RAG vs fine-tuning: a decision tree you can actually use.

Six questions to ask before you spend a week on the wrong approach.

The choice between retrieval and fine-tuning should start with the failure mode. If the model lacks the right facts, retrieval is usually the first move. If it has the facts but keeps responding in the wrong format, tone, or decision pattern, fine-tuning may eventually help.

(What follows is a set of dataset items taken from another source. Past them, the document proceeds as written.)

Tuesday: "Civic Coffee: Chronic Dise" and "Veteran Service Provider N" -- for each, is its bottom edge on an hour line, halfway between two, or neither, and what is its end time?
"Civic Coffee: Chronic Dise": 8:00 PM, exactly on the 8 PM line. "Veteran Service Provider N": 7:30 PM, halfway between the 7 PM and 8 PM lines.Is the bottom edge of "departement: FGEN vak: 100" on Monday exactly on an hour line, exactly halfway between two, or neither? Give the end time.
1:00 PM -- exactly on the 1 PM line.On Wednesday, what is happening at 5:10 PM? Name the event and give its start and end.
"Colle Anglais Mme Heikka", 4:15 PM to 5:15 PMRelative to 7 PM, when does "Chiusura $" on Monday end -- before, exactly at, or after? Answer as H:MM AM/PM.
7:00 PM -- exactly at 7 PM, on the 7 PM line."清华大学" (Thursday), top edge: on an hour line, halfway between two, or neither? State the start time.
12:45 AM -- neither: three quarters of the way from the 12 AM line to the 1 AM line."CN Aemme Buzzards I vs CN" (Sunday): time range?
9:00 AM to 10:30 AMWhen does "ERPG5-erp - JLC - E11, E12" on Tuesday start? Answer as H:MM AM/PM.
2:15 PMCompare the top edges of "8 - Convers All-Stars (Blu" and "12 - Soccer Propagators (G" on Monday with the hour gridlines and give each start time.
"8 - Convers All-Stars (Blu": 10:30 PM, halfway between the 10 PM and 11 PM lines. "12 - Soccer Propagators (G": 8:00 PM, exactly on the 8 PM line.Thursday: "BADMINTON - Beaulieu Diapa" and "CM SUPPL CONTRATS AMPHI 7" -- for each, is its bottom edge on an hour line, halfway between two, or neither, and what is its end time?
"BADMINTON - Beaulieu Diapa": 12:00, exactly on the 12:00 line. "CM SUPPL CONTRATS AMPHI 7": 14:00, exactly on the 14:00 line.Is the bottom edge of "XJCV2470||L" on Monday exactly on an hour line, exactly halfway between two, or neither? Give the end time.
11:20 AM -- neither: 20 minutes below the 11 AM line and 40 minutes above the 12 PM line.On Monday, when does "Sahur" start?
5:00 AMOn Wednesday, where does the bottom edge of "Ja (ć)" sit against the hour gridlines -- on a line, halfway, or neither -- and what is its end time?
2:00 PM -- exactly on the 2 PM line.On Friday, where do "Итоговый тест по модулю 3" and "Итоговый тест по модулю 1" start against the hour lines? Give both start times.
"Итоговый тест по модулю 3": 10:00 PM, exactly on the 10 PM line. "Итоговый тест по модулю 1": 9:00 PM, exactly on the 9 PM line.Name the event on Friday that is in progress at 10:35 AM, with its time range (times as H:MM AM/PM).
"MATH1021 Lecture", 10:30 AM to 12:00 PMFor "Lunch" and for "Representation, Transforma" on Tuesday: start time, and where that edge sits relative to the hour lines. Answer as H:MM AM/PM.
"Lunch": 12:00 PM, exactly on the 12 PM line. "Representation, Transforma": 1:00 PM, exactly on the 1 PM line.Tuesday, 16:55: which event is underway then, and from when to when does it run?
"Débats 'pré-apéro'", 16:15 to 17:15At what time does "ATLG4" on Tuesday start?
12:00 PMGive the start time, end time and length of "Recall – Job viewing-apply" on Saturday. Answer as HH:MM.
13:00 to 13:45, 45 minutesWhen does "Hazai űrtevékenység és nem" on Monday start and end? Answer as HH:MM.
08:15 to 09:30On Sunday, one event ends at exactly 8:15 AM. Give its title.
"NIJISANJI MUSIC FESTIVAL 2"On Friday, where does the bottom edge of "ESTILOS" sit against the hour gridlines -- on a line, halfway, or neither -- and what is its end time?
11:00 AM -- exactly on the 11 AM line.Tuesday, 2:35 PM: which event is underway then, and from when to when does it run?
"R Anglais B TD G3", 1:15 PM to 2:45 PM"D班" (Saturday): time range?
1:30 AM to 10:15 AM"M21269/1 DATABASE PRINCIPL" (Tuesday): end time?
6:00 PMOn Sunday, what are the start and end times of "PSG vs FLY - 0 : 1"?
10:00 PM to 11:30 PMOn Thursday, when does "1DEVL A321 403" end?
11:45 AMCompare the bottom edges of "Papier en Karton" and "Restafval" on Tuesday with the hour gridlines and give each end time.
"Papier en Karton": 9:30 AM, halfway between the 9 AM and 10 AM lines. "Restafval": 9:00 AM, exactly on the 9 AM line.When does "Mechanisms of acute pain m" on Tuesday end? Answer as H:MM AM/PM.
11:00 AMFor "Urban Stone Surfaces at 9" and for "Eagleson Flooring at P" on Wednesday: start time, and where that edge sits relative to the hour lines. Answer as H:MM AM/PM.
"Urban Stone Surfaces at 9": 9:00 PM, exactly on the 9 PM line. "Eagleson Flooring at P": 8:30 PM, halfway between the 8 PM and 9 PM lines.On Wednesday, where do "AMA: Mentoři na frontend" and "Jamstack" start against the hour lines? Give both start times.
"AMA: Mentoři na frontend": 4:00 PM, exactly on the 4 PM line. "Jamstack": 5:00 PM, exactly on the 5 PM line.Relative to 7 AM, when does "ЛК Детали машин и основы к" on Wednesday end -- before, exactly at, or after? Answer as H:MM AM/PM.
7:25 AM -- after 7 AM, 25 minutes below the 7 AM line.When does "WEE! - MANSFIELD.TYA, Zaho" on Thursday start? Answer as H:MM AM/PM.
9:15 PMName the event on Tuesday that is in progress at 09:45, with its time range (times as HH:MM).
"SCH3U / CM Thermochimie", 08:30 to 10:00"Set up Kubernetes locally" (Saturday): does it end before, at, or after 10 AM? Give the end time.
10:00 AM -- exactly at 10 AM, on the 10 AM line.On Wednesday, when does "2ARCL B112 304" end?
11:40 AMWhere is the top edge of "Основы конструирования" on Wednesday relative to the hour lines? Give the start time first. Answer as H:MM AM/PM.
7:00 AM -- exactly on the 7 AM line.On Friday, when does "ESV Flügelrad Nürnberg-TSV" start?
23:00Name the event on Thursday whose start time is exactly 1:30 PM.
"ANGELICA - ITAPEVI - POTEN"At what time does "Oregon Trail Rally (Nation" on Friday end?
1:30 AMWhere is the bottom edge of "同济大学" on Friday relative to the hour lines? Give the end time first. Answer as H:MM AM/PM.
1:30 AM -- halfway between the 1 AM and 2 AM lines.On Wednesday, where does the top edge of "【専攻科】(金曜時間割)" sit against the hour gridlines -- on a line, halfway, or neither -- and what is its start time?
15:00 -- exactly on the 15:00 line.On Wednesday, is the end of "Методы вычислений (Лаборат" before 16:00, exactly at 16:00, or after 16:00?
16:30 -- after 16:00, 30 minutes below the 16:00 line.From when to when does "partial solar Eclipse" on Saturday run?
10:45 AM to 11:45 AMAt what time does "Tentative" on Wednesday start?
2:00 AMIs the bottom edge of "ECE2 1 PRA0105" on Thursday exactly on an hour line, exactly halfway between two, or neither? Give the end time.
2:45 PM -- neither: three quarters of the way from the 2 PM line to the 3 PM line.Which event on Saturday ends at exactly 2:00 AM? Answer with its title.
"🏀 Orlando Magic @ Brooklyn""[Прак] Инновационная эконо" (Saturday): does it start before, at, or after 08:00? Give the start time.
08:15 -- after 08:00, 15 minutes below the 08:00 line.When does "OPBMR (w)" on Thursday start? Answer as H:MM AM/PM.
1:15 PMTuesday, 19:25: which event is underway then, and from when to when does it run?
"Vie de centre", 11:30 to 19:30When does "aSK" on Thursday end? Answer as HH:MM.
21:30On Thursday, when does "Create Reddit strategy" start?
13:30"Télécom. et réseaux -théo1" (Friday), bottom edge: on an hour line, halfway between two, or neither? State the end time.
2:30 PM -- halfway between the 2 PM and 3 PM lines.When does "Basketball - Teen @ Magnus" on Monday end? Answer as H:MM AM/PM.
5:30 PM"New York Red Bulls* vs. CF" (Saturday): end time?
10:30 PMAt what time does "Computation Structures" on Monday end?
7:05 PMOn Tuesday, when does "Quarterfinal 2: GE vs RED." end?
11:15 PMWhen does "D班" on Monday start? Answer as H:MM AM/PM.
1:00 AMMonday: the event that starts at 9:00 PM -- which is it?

Start with the question the system gets wrong

FailureLikely fixWhy
The answer needs private or changing company data.RAGThe model needs fresh context at request time.
The answer must cite policies, docs, invoices, or tickets.RAGRetrieval gives the system inspectable evidence.
The model knows the facts but ignores your output schema.Prompting and validation firstMost format issues can be caught without training.
The model must imitate a consistent judgement pattern from many examples.Fine-tuning laterTraining can help once examples and eval criteria are clear.
The workflow needs tool calls and state changes.Application designThe hard part is orchestration, not model memory.

A practical decision path

  • Use retrieval when the knowledge changes or belongs to the business.
  • Use structured prompts and validators when the problem is output shape.
  • Use evals before fine-tuning so you know what improvement means.
  • Fine-tune only after you have enough examples, stable labels, and a measurable behavior gap.
  • Keep the source data and evaluation set separate so the system can be audited.